Du poulet !

Midi quinze. Comme chaque jour ouvrable la file d’attente du self-service s’allonge et se densifie.

L’opération consistant à prendre un plateau dans la pile se passe généralement bien. La suivante consiste à extirper une entrée et/ou un dessert du portant jouxtant la glissière. Bien que plus périlleuse, elle est également maîtrisée par la majorité.

Seule la troisième opération est réellement redoutable, finalement. Et visiblement redoutée. Elle consiste en demander au personnel situé derrière la glissière le plat que l’on désire manger. Cela implique une chose terrible : formuler et exprimer une pensée, et le faire dans le respect des usages (théoriquement) communs de vie en société.

–         Bonjour !, s’exclame inlassablement Jeanine, ou Walter, en fonction du jour.

–         Du poulet.

Pas de ton, pas d’exclamation. Pas de fatigue non plus. Ni sourire ni grimace. Juste « du poulet ».

On peut s’interroger quant à cette réponse. Est-ce que celui qui l’a formulée a des problèmes de prononciation, ce qui le pousse à limiter le nombre de mots employés afin d’éviter une gênante hésitation ?

Est-ce un problème de vocabulaire ou de compréhension de la langue ? En voyageant à l’étranger, on est parfois amené à répondre dans la langue du pays par courtoisie mais de façon minimale, faute de connaissances.

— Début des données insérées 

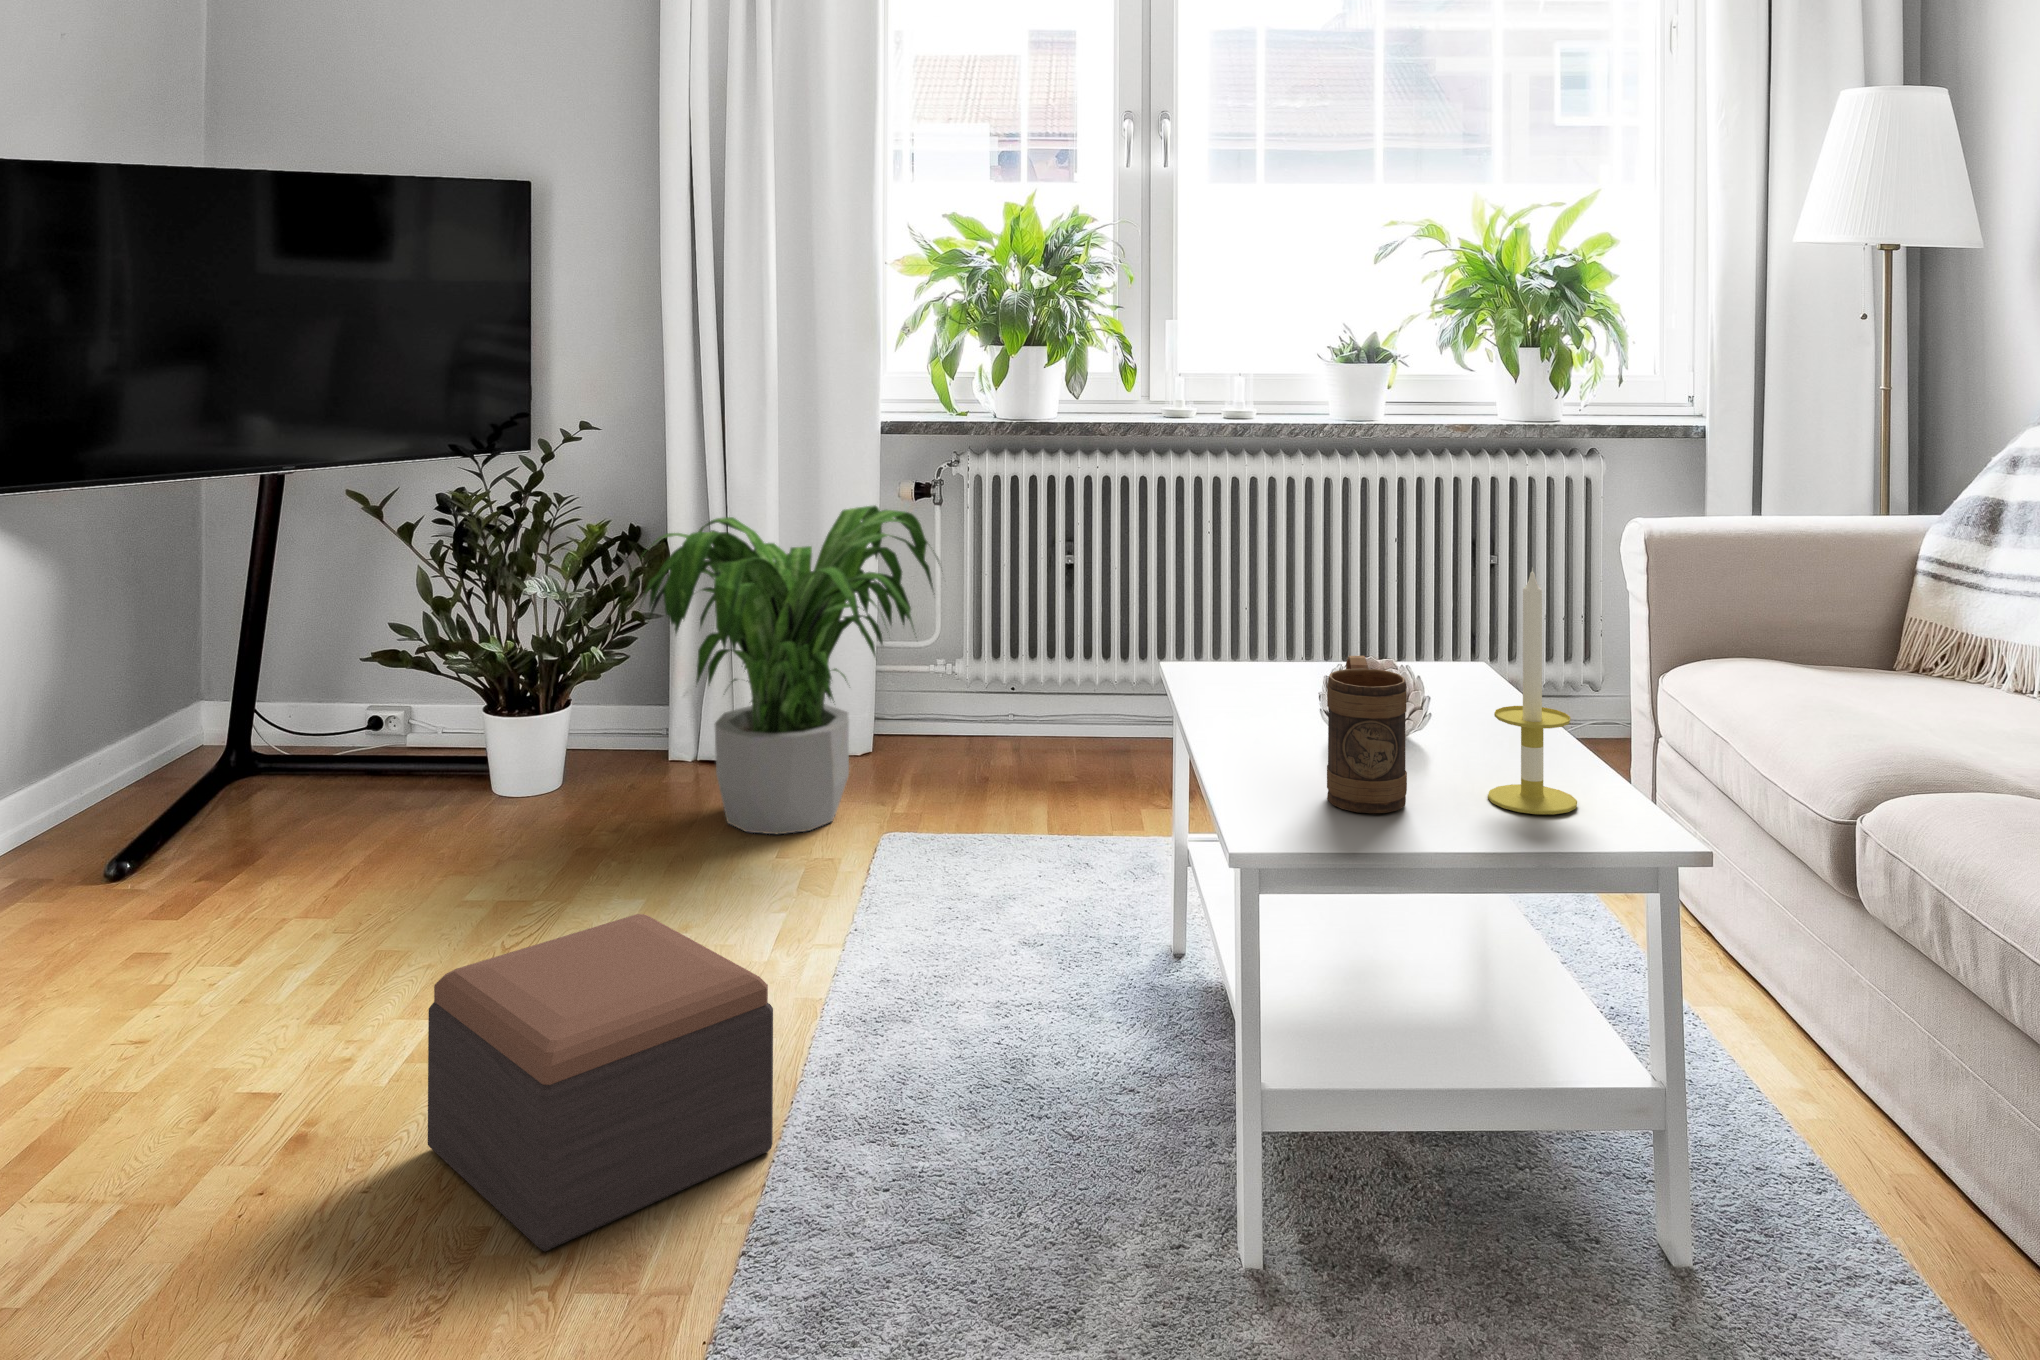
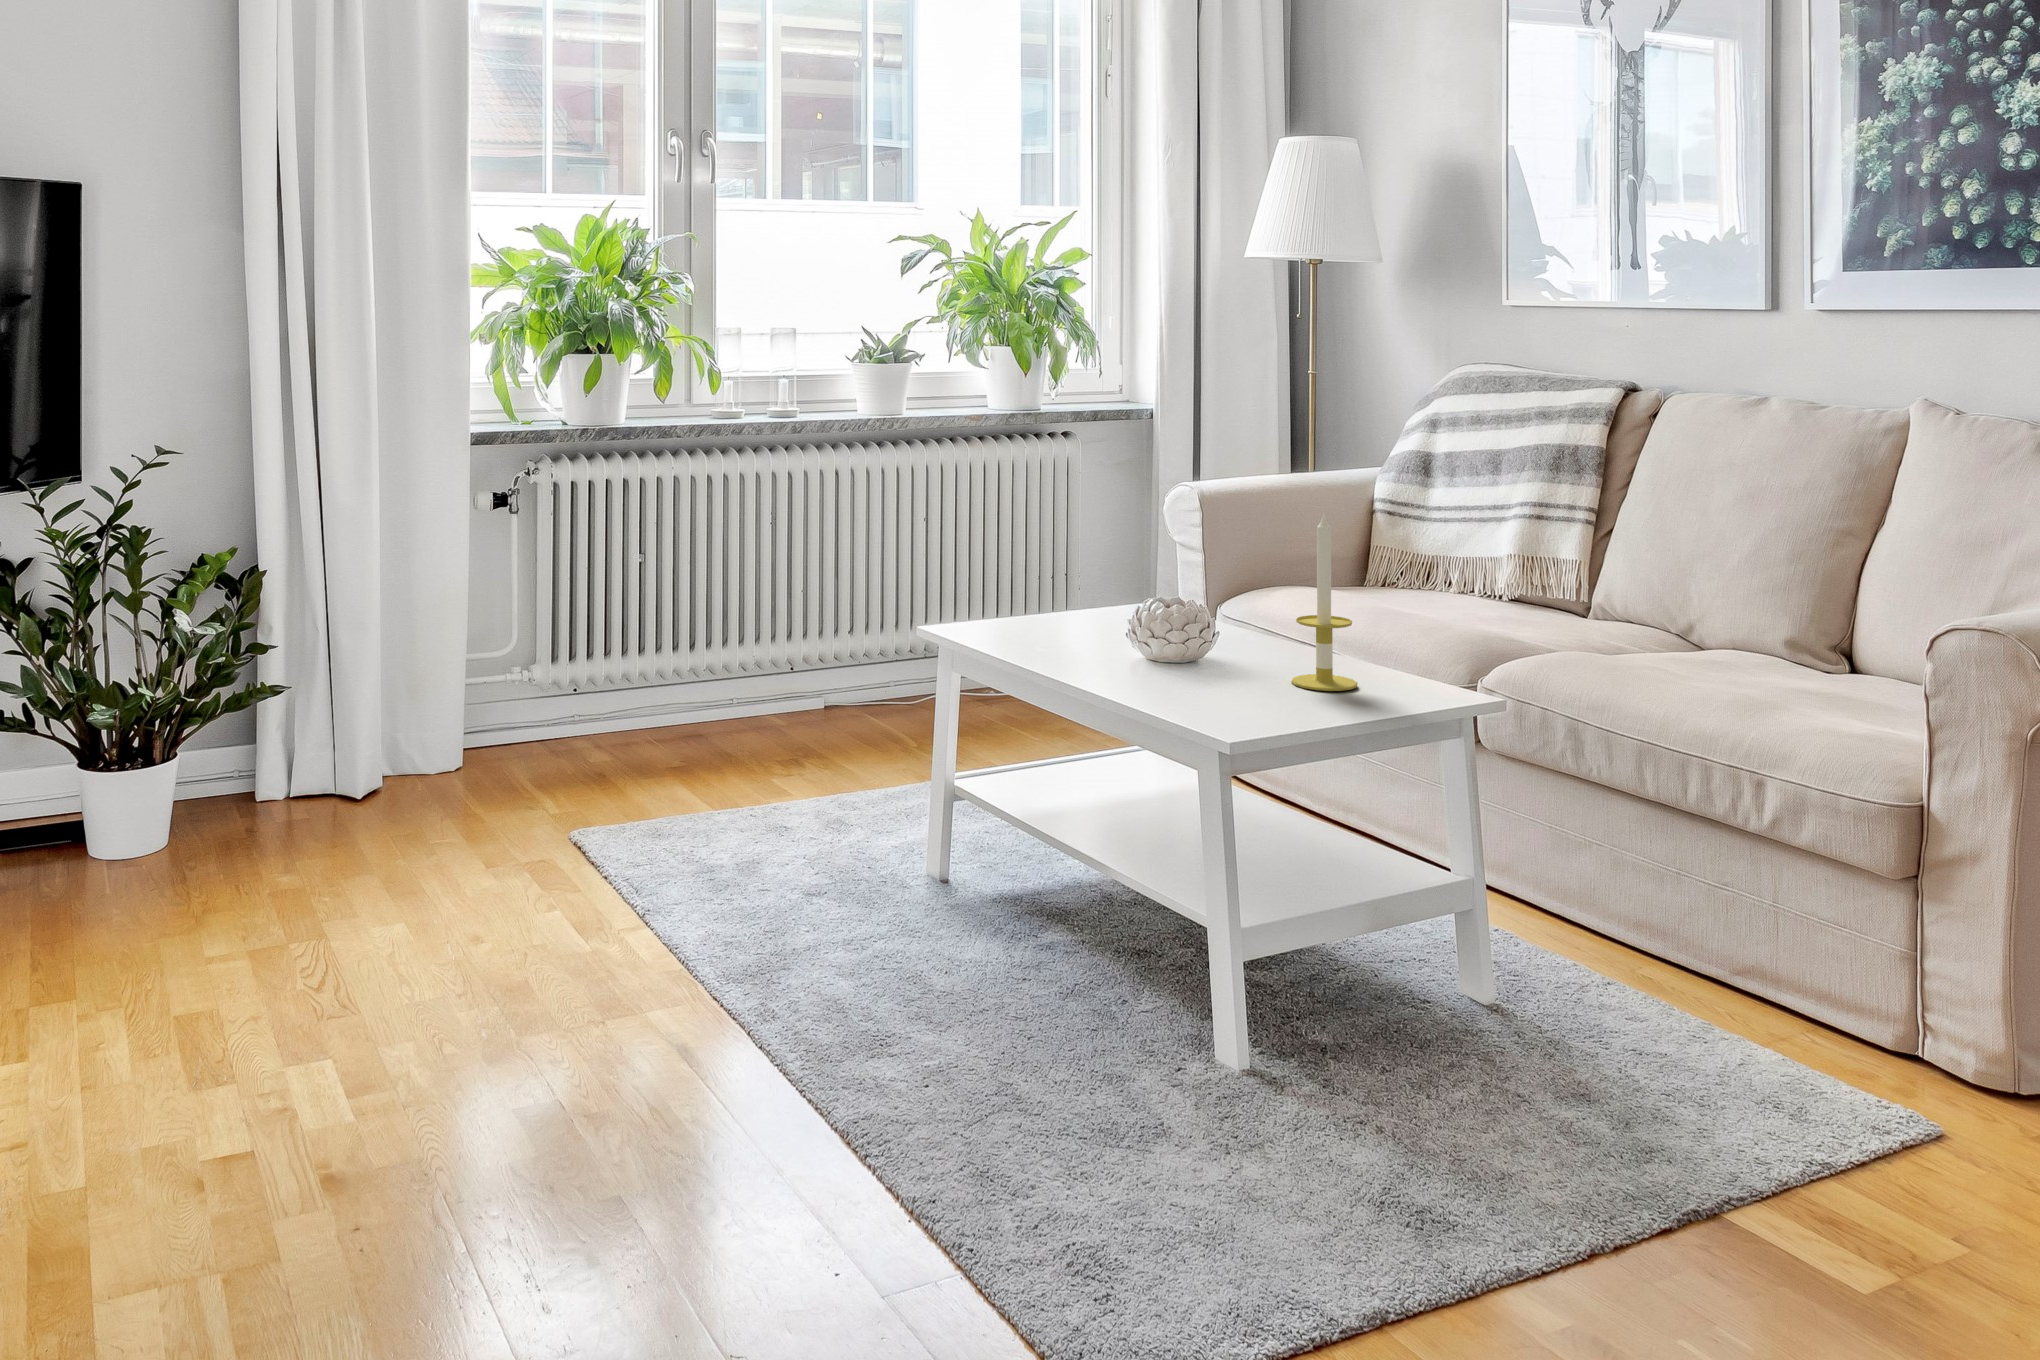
potted plant: present [638,505,939,834] -> none [278,516,622,848]
mug: present [1327,656,1407,813] -> none [1187,588,1260,703]
footstool: present [428,914,773,1251] -> none [479,887,780,1160]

Mais au moins c’est avec un sourire.

Ou bien est-ce une difficulté liée à la conception des phrases, à la structure même du langage ? Une sorte de limitation donc, et qui empêcherait d’élaborer des phrases plus complexes ?

Notre demandeur de poulet s’appelle Guillaume Bernard(*). Il est âgé de 29 ans, et est ingénieur bac+5. Son métier est de concevoir des applications informatiques assez complexes. Ou bien il se nomme Jean-Marc le Pontel. 56 ans, grande école, il est responsable du service marketing et dirige une cinquantaine de personnes.

Ne maîtrisant pas leur propre langue, comment peuvent-ils occuper de tels postes ? Ils ont pourtant besoin de communiquer avec un bon nombre de personnes chaque jour.

Mais s’ils s’expriment avec fluidité lorsque leur fonction l’exige, ils semblent bien incapables de concevoir la moindre phrase de leur cru. Ce sont des outils, pas des vrais gens, en fait. Ils ont été construits de façon à occuper un rôle donné, mais ne se sont jamais construits, et de ce fait n’existent pas vraiment. Alors pas besoin de mots pour s’exprimer.

Heureusement que tous ne sont pas comme eux.

(*) Tous les noms cités ici sont bien évidemment fictifs.